Wie es aus dem Verteidigungsministerium in Paris geheißen hatte, sind im Zuge des Auftrags bereits rund 900 Millionen Euro gezahlt worden. Insgesamt hatte das über mehrere Jahrzehnte laufende Projekt ein Volumen von 56 Milliarden Euro, die aber nur teilweise in die Kasse von Naval geflossen wären.

Pommellet sagte der Zeitung weiter, das Unternehmen habe keinerlei Vorwarnung erhalten, dass Australien sich zugunsten nuklear angetriebener U-Boote mit amerikanischer und britischer Unterstützung umentscheidet.

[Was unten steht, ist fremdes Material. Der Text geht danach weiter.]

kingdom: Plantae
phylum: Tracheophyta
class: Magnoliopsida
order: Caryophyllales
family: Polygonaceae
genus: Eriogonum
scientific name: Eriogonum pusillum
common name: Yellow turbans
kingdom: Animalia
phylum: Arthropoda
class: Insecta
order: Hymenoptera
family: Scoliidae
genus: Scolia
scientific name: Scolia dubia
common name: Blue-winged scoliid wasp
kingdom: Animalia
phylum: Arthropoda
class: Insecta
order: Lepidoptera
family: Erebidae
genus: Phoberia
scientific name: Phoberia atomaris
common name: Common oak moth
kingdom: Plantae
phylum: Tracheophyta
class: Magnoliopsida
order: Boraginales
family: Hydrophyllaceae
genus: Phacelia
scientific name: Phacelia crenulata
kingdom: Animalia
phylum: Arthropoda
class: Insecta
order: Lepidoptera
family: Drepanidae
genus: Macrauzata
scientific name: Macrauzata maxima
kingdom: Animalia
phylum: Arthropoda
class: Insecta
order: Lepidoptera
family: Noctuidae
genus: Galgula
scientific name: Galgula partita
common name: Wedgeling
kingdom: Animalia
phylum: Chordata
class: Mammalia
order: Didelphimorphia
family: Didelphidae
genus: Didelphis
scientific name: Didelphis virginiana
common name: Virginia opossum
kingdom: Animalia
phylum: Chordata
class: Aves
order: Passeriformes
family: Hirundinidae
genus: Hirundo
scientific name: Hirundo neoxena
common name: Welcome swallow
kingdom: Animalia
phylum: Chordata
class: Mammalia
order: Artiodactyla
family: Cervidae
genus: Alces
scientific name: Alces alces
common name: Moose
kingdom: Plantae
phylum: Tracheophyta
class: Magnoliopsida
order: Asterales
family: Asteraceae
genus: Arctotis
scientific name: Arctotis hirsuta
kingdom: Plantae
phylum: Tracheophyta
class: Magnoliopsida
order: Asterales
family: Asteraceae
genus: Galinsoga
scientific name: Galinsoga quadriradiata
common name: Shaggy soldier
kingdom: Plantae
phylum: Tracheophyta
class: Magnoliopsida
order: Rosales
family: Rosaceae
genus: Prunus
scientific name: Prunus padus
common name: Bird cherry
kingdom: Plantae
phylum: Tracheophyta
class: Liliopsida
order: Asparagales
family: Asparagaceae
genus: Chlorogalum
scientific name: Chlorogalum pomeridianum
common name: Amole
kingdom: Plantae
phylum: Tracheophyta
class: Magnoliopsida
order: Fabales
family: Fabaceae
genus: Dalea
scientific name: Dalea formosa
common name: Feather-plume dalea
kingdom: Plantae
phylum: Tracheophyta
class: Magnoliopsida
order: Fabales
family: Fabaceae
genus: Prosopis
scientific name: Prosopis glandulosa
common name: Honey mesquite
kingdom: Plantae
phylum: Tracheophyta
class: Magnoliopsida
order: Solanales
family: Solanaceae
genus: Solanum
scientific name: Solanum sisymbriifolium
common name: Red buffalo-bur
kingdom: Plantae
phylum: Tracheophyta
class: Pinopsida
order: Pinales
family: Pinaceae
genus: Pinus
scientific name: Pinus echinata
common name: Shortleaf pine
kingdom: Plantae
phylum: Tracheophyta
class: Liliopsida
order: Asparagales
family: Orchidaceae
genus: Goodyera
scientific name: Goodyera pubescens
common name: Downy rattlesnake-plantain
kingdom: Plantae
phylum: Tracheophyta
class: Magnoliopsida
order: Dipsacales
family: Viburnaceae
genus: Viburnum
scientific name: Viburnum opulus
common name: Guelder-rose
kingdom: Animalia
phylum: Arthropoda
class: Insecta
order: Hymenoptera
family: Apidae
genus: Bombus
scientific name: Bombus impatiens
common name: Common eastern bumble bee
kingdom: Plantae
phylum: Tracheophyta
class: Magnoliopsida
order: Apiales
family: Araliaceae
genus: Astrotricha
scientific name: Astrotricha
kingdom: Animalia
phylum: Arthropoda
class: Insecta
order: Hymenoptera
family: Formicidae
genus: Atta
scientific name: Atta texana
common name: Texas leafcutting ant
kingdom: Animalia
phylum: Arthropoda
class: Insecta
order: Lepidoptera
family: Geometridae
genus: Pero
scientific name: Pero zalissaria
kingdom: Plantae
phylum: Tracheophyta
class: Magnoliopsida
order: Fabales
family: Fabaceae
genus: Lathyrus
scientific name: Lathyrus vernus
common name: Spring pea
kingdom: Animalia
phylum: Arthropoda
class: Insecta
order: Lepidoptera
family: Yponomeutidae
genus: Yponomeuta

Im Gegenteil, am Tag der Bekanntgabe der neuen Sicherheitsallianz habe es zunächst aus Australien noch grünes Licht für einen Etappenbericht und die nächste Stufe des U-Boot-Projekts gegeben. Später am Tag habe das australische Verteidigungsministerium dann das Aus für das Projekt verkündet.

Der Verlust des Auftrags sei ein Schlag, bedeute aber nicht den Untergang von Naval, sagte Pommellet der Zeitung "Le Figaro". Es gehe um zehn Prozent des laufenden Auftragsvolumens, das im Übrigen aus Bestellungen der französischen Marine sowie Aufträgen aus Indien, Brasilien, Ägypten, Belgien und den Niederlanden bestehe.